How to complete this task:
Please output every one of the rows below verbatim, keeping each character and line break unchanged.

Information given Block Start

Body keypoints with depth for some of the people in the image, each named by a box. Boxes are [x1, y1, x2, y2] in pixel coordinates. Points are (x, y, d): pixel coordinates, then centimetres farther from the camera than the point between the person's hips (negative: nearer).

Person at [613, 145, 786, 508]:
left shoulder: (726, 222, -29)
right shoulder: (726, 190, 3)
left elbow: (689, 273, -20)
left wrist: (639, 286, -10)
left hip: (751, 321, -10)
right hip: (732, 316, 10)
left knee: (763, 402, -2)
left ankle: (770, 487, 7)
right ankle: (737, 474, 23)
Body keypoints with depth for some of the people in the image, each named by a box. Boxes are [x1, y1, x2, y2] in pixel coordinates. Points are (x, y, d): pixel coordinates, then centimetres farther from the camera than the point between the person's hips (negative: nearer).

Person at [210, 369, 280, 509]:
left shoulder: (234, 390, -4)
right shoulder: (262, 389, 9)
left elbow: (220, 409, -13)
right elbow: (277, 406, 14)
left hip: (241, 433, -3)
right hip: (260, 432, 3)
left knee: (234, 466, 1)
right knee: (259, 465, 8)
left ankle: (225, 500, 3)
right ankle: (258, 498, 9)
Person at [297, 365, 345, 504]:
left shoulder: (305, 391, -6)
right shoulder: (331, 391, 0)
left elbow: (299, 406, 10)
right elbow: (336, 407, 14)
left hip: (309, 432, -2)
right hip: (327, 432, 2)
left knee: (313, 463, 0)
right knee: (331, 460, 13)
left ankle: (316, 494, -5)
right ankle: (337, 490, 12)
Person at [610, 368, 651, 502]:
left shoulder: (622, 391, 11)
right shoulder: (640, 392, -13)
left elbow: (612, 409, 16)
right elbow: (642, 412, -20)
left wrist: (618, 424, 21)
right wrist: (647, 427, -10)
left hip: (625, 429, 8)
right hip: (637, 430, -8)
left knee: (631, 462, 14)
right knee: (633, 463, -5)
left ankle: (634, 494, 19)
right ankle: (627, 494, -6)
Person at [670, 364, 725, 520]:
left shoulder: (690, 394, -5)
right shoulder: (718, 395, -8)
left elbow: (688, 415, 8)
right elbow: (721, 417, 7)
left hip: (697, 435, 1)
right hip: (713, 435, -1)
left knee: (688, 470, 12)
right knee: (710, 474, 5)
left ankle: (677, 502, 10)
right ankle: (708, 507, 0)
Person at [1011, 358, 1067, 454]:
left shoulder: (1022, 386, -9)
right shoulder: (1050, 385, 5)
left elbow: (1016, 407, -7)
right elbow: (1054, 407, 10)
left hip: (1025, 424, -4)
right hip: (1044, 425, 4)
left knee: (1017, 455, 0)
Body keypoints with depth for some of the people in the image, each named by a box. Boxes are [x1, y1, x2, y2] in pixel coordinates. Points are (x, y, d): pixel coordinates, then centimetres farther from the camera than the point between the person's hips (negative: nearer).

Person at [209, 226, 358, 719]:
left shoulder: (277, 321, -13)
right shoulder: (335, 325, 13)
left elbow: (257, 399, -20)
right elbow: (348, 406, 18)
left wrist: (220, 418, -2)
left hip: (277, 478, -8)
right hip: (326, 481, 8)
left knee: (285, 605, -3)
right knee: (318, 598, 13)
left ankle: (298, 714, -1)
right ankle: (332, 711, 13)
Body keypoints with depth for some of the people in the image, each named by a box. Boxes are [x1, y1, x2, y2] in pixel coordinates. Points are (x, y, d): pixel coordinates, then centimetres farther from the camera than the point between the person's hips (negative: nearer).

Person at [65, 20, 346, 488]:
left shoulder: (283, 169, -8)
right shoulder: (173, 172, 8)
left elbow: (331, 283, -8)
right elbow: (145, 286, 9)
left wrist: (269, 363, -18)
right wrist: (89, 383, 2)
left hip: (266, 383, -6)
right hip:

Information given Block End

Output below:
Body keypoints with depth for some of the people in the image, each named by a box. Boxes are [x1, y1, x2, y2] in pixel coordinates. Points are (x, y, d): pixel coordinates, then centimetres farther from the camera than the point between the person's hips (negative: nearer).

Person at [613, 145, 786, 508]:
left shoulder: (726, 222, -29)
right shoulder: (726, 190, 3)
left elbow: (689, 273, -20)
left wrist: (639, 286, -10)
left hip: (751, 321, -10)
right hip: (732, 316, 10)
left knee: (763, 402, -2)
left ankle: (770, 487, 7)
right ankle: (737, 474, 23)
Body keypoints with depth for some of the people in the image, each named by a box. Boxes are [x1, y1, x2, y2] in pixel coordinates. Points are (x, y, d): pixel coordinates, then centimetres farther from the camera than the point between the person's hips (negative: nearer).

Person at [210, 369, 280, 509]:
left shoulder: (234, 390, -4)
right shoulder: (262, 389, 9)
left elbow: (220, 409, -13)
right elbow: (277, 406, 14)
left hip: (241, 433, -3)
right hip: (260, 432, 3)
left knee: (234, 466, 1)
right knee: (259, 465, 8)
left ankle: (225, 500, 3)
right ankle: (258, 498, 9)
Person at [297, 365, 345, 504]:
left shoulder: (305, 391, -6)
right shoulder: (331, 391, 0)
left elbow: (299, 406, 10)
right elbow: (336, 407, 14)
left hip: (309, 432, -2)
right hip: (327, 432, 2)
left knee: (313, 463, 0)
right knee: (331, 460, 13)
left ankle: (316, 494, -5)
right ankle: (337, 490, 12)
Person at [610, 368, 651, 502]:
left shoulder: (622, 391, 11)
right shoulder: (640, 392, -13)
left elbow: (612, 409, 16)
right elbow: (642, 412, -20)
left wrist: (618, 424, 21)
right wrist: (647, 427, -10)
left hip: (625, 429, 8)
right hip: (637, 430, -8)
left knee: (631, 462, 14)
right knee: (633, 463, -5)
left ankle: (634, 494, 19)
right ankle: (627, 494, -6)
Person at [670, 364, 725, 520]:
left shoulder: (690, 394, -5)
right shoulder: (718, 395, -8)
left elbow: (688, 415, 8)
right elbow: (721, 417, 7)
left hip: (697, 435, 1)
right hip: (713, 435, -1)
left knee: (688, 470, 12)
right knee: (710, 474, 5)
left ankle: (677, 502, 10)
right ankle: (708, 507, 0)
Person at [1011, 358, 1067, 454]:
left shoulder: (1022, 386, -9)
right shoulder: (1050, 385, 5)
left elbow: (1016, 407, -7)
right elbow: (1054, 407, 10)
left hip: (1025, 424, -4)
right hip: (1044, 425, 4)
left knee: (1017, 455, 0)
Body keypoints with depth for some of the people in the image, each named by a box. Boxes are [x1, y1, x2, y2] in pixel coordinates. Points are (x, y, d): pixel coordinates, then centimetres farther from the camera than the point between the person's hips (negative: nearer).

Person at [209, 226, 358, 719]:
left shoulder: (277, 321, -13)
right shoulder: (335, 325, 13)
left elbow: (257, 399, -20)
right elbow: (348, 406, 18)
left wrist: (220, 418, -2)
left hip: (277, 478, -8)
right hip: (326, 481, 8)
left knee: (285, 605, -3)
right knee: (318, 598, 13)
left ankle: (298, 714, -1)
right ankle: (332, 711, 13)
Body keypoints with depth for some of the people in the image, each named by a box. Boxes are [x1, y1, x2, y2] in pixel coordinates. Points are (x, y, d): pixel coordinates, then centimetres farther from the camera than the point between the person's hips (negative: nearer).

Person at [65, 20, 346, 488]:
left shoulder: (283, 169, -8)
right shoulder: (173, 172, 8)
left elbow: (331, 283, -8)
right elbow: (145, 286, 9)
left wrist: (269, 363, -18)
right wrist: (89, 383, 2)
left hip: (266, 383, -6)
right hip:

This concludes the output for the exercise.